• [INSTRUCTIONS FOR THE TASK]:
Copy every line of the records below word for word, leaving nothing out and changing nothing.

• [SUPPLIED MATERIAL]:
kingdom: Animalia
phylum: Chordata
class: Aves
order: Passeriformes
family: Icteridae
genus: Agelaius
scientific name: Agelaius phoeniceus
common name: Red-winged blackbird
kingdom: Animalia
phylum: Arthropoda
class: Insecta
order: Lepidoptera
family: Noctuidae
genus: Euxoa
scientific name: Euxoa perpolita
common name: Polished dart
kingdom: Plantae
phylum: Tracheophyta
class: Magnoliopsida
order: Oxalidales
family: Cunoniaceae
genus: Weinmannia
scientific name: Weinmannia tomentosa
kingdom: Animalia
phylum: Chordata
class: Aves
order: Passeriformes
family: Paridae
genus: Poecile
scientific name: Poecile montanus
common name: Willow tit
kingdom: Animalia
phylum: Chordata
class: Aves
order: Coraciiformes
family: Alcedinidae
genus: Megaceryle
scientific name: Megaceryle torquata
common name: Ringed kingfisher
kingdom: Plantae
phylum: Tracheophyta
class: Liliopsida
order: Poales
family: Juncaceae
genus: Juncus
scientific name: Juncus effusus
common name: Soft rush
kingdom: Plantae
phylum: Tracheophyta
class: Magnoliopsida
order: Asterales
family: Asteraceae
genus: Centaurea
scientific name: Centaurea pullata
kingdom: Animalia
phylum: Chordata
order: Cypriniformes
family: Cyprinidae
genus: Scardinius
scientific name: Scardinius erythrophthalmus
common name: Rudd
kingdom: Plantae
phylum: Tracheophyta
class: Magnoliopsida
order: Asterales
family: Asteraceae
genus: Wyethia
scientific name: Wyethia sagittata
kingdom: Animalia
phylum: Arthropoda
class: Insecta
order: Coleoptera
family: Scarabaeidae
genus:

• [WRITTEN SOLUTION]:
kingdom: Animalia
phylum: Chordata
class: Aves
order: Passeriformes
family: Icteridae
genus: Agelaius
scientific name: Agelaius phoeniceus
common name: Red-winged blackbird
kingdom: Animalia
phylum: Arthropoda
class: Insecta
order: Lepidoptera
family: Noctuidae
genus: Euxoa
scientific name: Euxoa perpolita
common name: Polished dart
kingdom: Plantae
phylum: Tracheophyta
class: Magnoliopsida
order: Oxalidales
family: Cunoniaceae
genus: Weinmannia
scientific name: Weinmannia tomentosa
kingdom: Animalia
phylum: Chordata
class: Aves
order: Passeriformes
family: Paridae
genus: Poecile
scientific name: Poecile montanus
common name: Willow tit
kingdom: Animalia
phylum: Chordata
class: Aves
order: Coraciiformes
family: Alcedinidae
genus: Megaceryle
scientific name: Megaceryle torquata
common name: Ringed kingfisher
kingdom: Plantae
phylum: Tracheophyta
class: Liliopsida
order: Poales
family: Juncaceae
genus: Juncus
scientific name: Juncus effusus
common name: Soft rush
kingdom: Plantae
phylum: Tracheophyta
class: Magnoliopsida
order: Asterales
family: Asteraceae
genus: Centaurea
scientific name: Centaurea pullata
kingdom: Animalia
phylum: Chordata
order: Cypriniformes
family: Cyprinidae
genus: Scardinius
scientific name: Scardinius erythrophthalmus
common name: Rudd
kingdom: Plantae
phylum: Tracheophyta
class: Magnoliopsida
order: Asterales
family: Asteraceae
genus: Wyethia
scientific name: Wyethia sagittata
kingdom: Animalia
phylum: Arthropoda
class: Insecta
order: Coleoptera
family: Scarabaeidae
genus:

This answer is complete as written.